Den Rollstuhl mit den Augen steuern – das gehört zu den technischen Neuheiten auf der Rehacare in Düsseldorf. Die Internationale Fachmesse präsentiert Entwicklungen, die Menschen mit Behinderungen den Alltag erleichtern sollen.
 Schwerstbehinderte, die sich weder bewegen noch sprechen können, steuern den ,,SeeTech Whelchair“ mit den Augen. Als Kommunikationshilfe dient ein Monitor am Rollstuhl. Er bildet die Umgebung ab. Man fixiert mit den Augen die eingeblendete Schaltfläche und wählt den Bereich zu dem man fahren möchte. Schließt man die Augen oder fixiert das Stopp-Symbol, hält der Rollstuhl an.

Schreibhilfe ausdrucken

Auch 3-D-Drucker bieten neue Hilfen.

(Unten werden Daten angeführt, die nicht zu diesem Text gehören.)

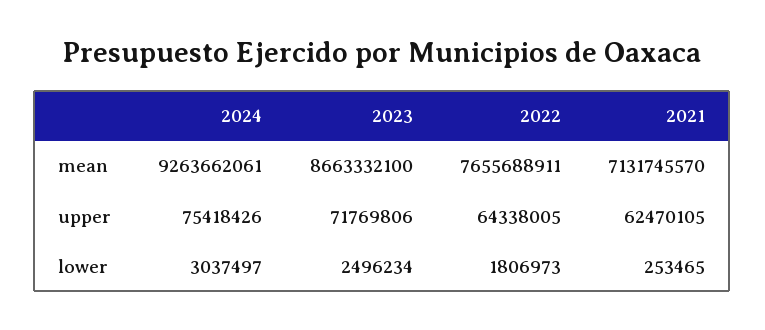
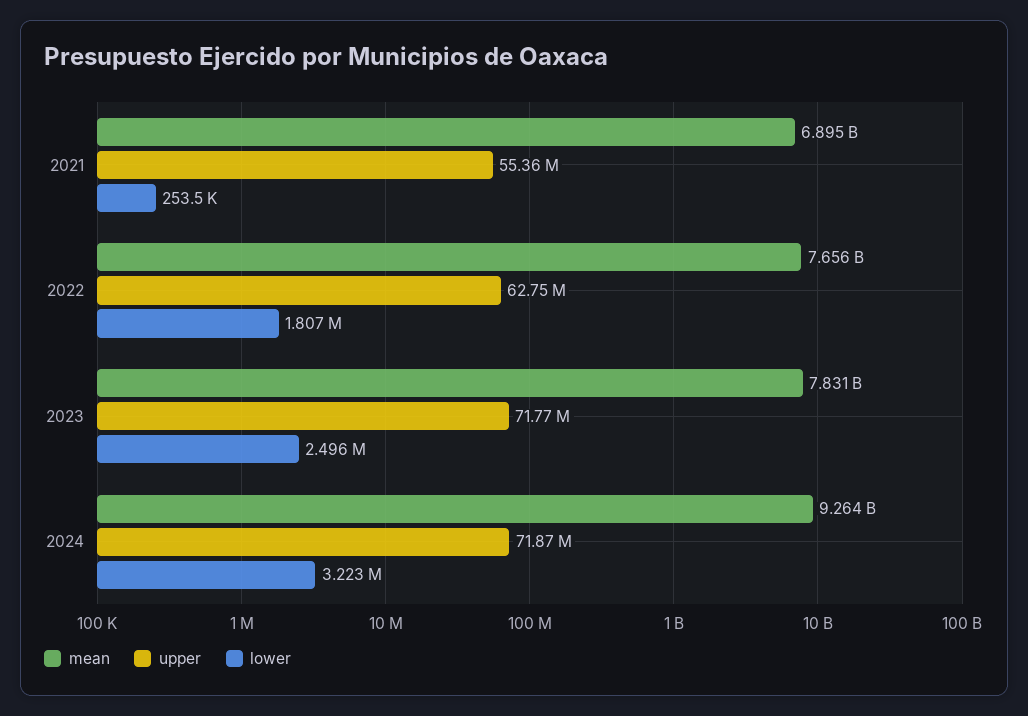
  {
    "mean": {
      "2024": 9263662061,
-     "2023": 8663332100,
+     "2023": 7831000000,
      "2022": 7655688911,
-     "2021": 7131745570
+     "2021": 6895000000
    },
    "upper": {
-     "2024": 75418426,
+     "2024": 71870000,
      "2023": 71769806,
-     "2022": 64338005,
+     "2022": 62750000,
-     "2021": 62470105
+     "2021": 55360000
    },
    "lower": {
-     "2024": 3037497,
+     "2024": 3223000,
      "2023": 2496234,
      "2022": 1806973,
      "2021": 253465
    }
  }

Griff- und  Schreibhilfen für Rheumakranke oder individuell gestaltete Prothesen können Betroffene damit künftig selber herstellen. Die Daten wie etwa Baupläne oder 3-D-Modelle, werden in gängigen Internetplattformen für jeden frei zur Verfügung gestellt. Mit einem speziellen Handschuh können Menschen mit eingeschränkter Handfunktion etwa nach einem Schlaganfall wieder Gegenstände greifen und festhalten. Durch Sensoren in den Fingerspitzen verstärkt der Handschuh die Kraft seines Anwenders und macht es ihm möglich, Gegenstände selbstständig zu greifen und zu transportieren.
Neue extra lange Stöcke bekommen kleine Kinder mit Sehbehinderung in die Hand. Durch sie erleben sie spielerisch ihre Wahrnehmung, so dass es für sie selbstverständlich wird, mit dem Langstock mobil zu sein.